(Document passage Opens)

We are wonderfully developed in two ways, but about our soul we know nothing or next to nothing. We know only so much as is given in the scriptures. We know only that much which we can grasp by our finite intellect. If we want to understand the true import of the scriptures, we must sit at the feet of someone who has practical knowledge of the Self and the Overself, because all scriptures speak of the same thing.

Even if we come across a Master who is a practical adept and he explains to us all the things concerning our own Self and the Overself, still, until we have that experience on our own and for ourselves, we cannot be satisfied.

If at all we read the scriptures, the pursuit in the domain of Self-knowledge is restricted mainly to reading one scripture or the other, attending some holy place of worship, and that is all.

These, however, are but elementary steps and by themselves lead to no worthwhile results. Moreover, we will find that many of us go to churches or to holy places of worship, but how many are there who really do so for the sake of having knowledge of God? Very few indeed. Most of us are there to pray for our livelihood or our children or for some other material benefit. We are reading the scriptures for the reason that other circumstances may be adjusted satisfactorily. The majority of us are religious only in that way.

But will such people, by going to the holy places of worship, find God? Ask and it will be given unto you. Knock and it shall be opened. But if we ask just asking for worldly things, how will we have God instead? Lord God is kind and what ye ask of Him, that shall He give unto you.

(Document passage Closes)
(Extracted information Opens)

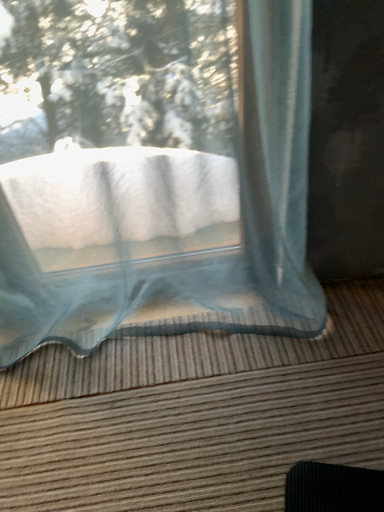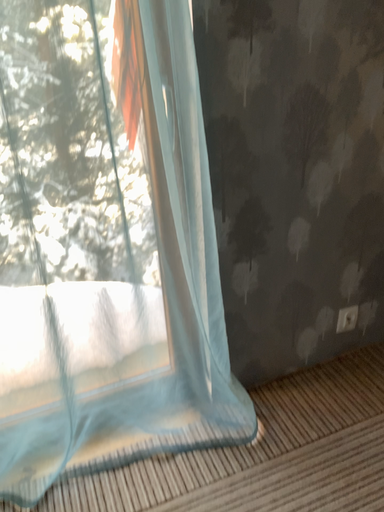
Question: Which way did the camera rotate in the video?

Choices:
 (A) rotated upward
 (B) rotated downward

Answer: (A)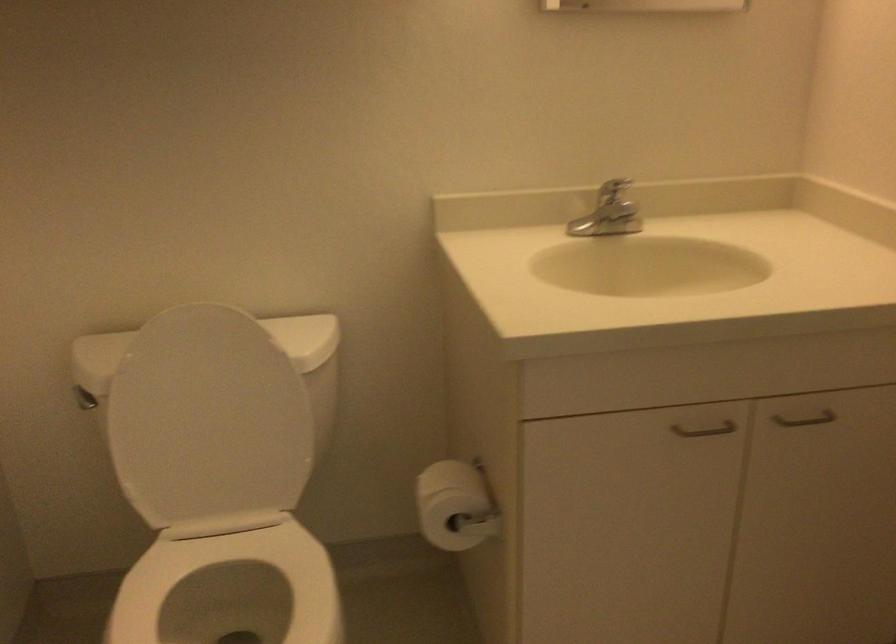
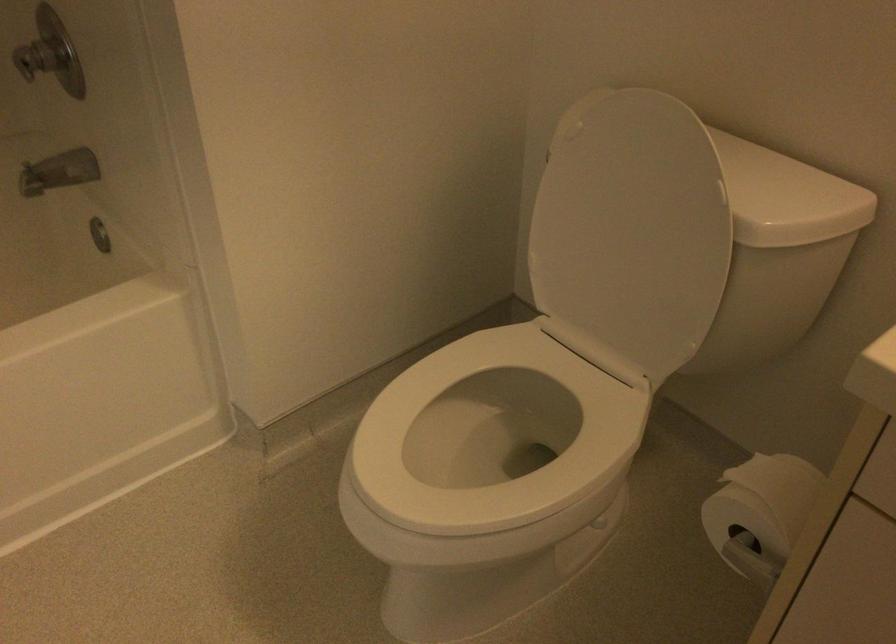
Locate, in the second image, the point that corresponds to (211,415) in the first image.

(631, 232)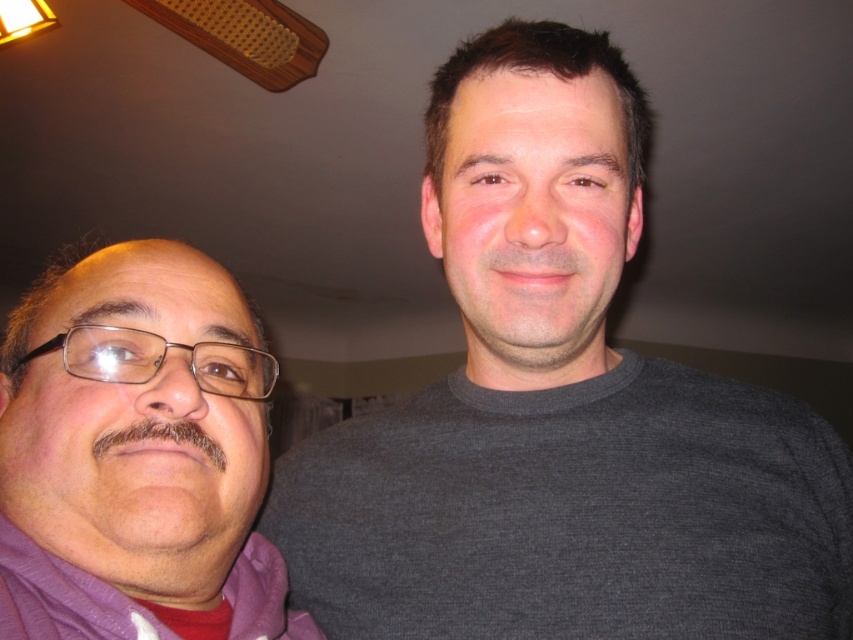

(Extracted information Closes)

Assigned task A:
Answer these from the passage on Self-knowledge:
(i) At whose feet must we sit to understand the true import of the scriptures?
(ii) What do most of us pray for at holy places of worship?
(iii) Even after a Master explains the Self and the Overself to us, until when can we not be satisfied?
Assigned task B: Go on with the passage on Self-knowledge after its last sentence, in the same voice.

Your response A:
(i) Someone who has practical knowledge of the Self and the Overself.
(ii) Our livelihood, our children, or some other material benefit.
(iii) Until we have that experience on our own and for ourselves.

Your response B:
The story is told of a Persian prince Majnu, who fell in love with the princess Laila. So fervent was his adoration that he kissed the earth she trod. Once people told him: "Look here, God wants to see you." He replied: "All right; if He wants to see me, let Him come in the shape of my Laila." Do you think that such a man will ever find God? He will find Laila, no doubt; but not God.

Similarly, like so many Majnus, we go to the temple seeking not God but the idols of our hearts. How then can we have God? Only they can have God who seek God. For them the way is open; for them there is some Godman to put them on the Path.

So our pursuit of the spiritual way is restricted to that one thing. Those who have a real desire in them to search and find God, He makes arrangements for them to be put on the way.

The elementary step in order to know oneself is to read the holy scriptures we have with us. But they tell us: Whosoever shall lose his life shall save it, and whosoever shall save his life shall lose it. What does that mean? Whosoever is merely living the physical life through the organs of senses, knowing little or nothing about his own inner Self, naturally he will be losing his everlasting life all along. Those who transcend this physical life, know themselves and know God, will have everlasting life.

The scriptures say that very clearly in very simple words. But the intellectual people who have had no practical knowledge of self-analysis, experience with their own Selves and with God, have made it hard to understand. That is all. Otherwise, the truths are very simple.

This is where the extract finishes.